WRITTEN INSTRUCTION A.
Reproduce the passage about Palermo from "Penning Sicily in" to "stigghiole and arancini.".

DOCUMENT SEGMENT.
Where many would view Mosaicoon’s location – outside the capital city of an island in the middle of the Mediterranean – as a hindrance, Giusino believes its isolation is a boon. “Being in Sicily is an advantage: you have lower costs, one of the best climates in Europe and a higher quality of life. Some people work all year just for one week on the beach; we can work all year on the beach and then spend one week in a big city.”

This is not something to underestimate. While Palermo is changing in so many ways, it remains a wonderful place to live. Joining the bank holiday crowds at Mondello, the beachside community 30 minutes’ drive from the centre of town, reveals why people from mainland Italy and further afield still find themselves spellbound by Palermo. The sun beats down on fine white sand and glittering clear water, not to mention the pecan-coloured bodies of Palermitans playing volleyball and dozing on the beach. To escape the heat they amble over to a rudimentary stand, where a man with a jovial, rotund face is making granita: cups of ice shavings laced with sugary fruit syrup.

“It’s so beautiful with the mountains and the sea; I’ve been here two years and I still love it,” says Argentinean Agostina Moroni, reclining in a deckchair on the private beach of windsurfing club Albaria. She moved to Sicily from Buenos Aires with her boyfriend, a footballer for Palermo FC, and lives in a villa in Mondello.

Penning Sicily in 1886, the French writer Guy de Maupassant summed up the island’s charm: “Sicily is a landscape in which one finds absolutely everything which on this earth seems to have been made to seduce the eyes, the soul and the imagination.” If he were less of a poet he might have mentoned the stomach too. The quality of life that Palermitans enjoy is enhanced no end by the exceptional Sicilian cuisine, from pasta dishes such as penne alla Norma to fresh fish and seafood, as well as rustic street-food delicacies such as pani ca meusa, stigghiole and arancini.

Another crucial ingredient in Palermo’s charm is the city’s ignorance of its unique qualities. It has all the assets of a great city: a vibrant centre, beaches and nature on its doorstep; delicious food, a relaxed approach to life and centuries of ineffable history written into its architecture. But crucially, visitors never feel these aspects are being sold to them. Mosaicoon’s Giusino expresses it as only a technology entrepreneur can: “In Palermo we’re not monetising everything you see like some other cities.”

WRITTEN INSTRUCTION B.
Give only the record lines from the line with "common name: hjul-bruskhat" to the line with "order: Lamiales", with "phylum" changed to "division" and everything else left as it is.

DATA FOR THE TASK.
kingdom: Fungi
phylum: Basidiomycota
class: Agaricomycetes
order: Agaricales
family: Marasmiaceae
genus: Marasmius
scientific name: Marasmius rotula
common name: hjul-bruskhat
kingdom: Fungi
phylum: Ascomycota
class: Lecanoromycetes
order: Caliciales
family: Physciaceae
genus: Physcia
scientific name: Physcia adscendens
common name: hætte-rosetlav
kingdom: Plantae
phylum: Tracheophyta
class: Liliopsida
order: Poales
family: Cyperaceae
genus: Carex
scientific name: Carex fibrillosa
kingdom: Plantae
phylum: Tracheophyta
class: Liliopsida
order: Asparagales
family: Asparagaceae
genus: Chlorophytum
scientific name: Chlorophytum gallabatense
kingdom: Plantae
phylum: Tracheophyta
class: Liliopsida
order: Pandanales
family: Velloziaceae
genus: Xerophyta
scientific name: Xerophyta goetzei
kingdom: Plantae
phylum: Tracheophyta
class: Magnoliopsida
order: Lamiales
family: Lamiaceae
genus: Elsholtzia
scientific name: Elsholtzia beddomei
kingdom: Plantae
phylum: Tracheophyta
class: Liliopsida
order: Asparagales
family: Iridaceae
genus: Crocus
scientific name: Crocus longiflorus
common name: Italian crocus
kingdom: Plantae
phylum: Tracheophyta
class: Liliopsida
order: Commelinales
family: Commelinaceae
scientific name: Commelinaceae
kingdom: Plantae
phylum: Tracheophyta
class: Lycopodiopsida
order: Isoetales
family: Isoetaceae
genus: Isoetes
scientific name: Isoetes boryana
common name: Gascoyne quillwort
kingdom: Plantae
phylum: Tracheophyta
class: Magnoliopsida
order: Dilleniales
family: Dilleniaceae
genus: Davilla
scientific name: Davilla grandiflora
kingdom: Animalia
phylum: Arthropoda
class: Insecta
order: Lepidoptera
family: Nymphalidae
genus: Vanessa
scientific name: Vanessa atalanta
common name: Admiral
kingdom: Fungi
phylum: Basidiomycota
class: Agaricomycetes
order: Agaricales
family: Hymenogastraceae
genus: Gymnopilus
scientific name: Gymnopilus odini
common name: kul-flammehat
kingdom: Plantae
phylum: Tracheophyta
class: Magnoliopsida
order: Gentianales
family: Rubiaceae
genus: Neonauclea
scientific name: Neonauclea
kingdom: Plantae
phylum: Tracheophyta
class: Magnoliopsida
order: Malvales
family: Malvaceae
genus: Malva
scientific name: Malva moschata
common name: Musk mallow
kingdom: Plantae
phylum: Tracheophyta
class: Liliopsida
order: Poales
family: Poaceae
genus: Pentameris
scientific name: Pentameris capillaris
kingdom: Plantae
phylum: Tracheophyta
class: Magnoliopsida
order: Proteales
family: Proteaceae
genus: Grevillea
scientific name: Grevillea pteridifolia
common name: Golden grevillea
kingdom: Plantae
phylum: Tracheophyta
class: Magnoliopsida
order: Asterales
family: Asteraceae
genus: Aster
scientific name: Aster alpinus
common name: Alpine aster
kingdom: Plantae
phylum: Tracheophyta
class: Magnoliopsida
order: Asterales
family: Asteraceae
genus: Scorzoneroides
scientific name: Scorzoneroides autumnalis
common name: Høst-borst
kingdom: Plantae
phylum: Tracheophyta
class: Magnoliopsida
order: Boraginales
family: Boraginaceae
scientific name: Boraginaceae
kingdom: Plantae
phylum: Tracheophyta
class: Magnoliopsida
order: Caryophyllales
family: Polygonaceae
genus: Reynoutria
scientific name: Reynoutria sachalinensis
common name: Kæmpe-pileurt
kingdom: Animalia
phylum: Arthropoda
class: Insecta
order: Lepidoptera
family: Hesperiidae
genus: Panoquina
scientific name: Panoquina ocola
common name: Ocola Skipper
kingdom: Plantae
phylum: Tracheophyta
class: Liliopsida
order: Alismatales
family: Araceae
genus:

FULL RESPONSE A.
Penning Sicily in 1886, the French writer Guy de Maupassant summed up the island’s charm: “Sicily is a landscape in which one finds absolutely everything which on this earth seems to have been made to seduce the eyes, the soul and the imagination.” If he were less of a poet he might have mentoned the stomach too. The quality of life that Palermitans enjoy is enhanced no end by the exceptional Sicilian cuisine, from pasta dishes such as penne alla Norma to fresh fish and seafood, as well as rustic street-food delicacies such as pani ca meusa, stigghiole and arancini.

FULL RESPONSE B.
common name: hjul-bruskhat
kingdom: Fungi
division: Ascomycota
class: Lecanoromycetes
order: Caliciales
family: Physciaceae
genus: Physcia
scientific name: Physcia adscendens
common name: hætte-rosetlav
kingdom: Plantae
division: Tracheophyta
class: Liliopsida
order: Poales
family: Cyperaceae
genus: Carex
scientific name: Carex fibrillosa
kingdom: Plantae
division: Tracheophyta
class: Liliopsida
order: Asparagales
family: Asparagaceae
genus: Chlorophytum
scientific name: Chlorophytum gallabatense
kingdom: Plantae
division: Tracheophyta
class: Liliopsida
order: Pandanales
family: Velloziaceae
genus: Xerophyta
scientific name: Xerophyta goetzei
kingdom: Plantae
division: Tracheophyta
class: Magnoliopsida
order: Lamiales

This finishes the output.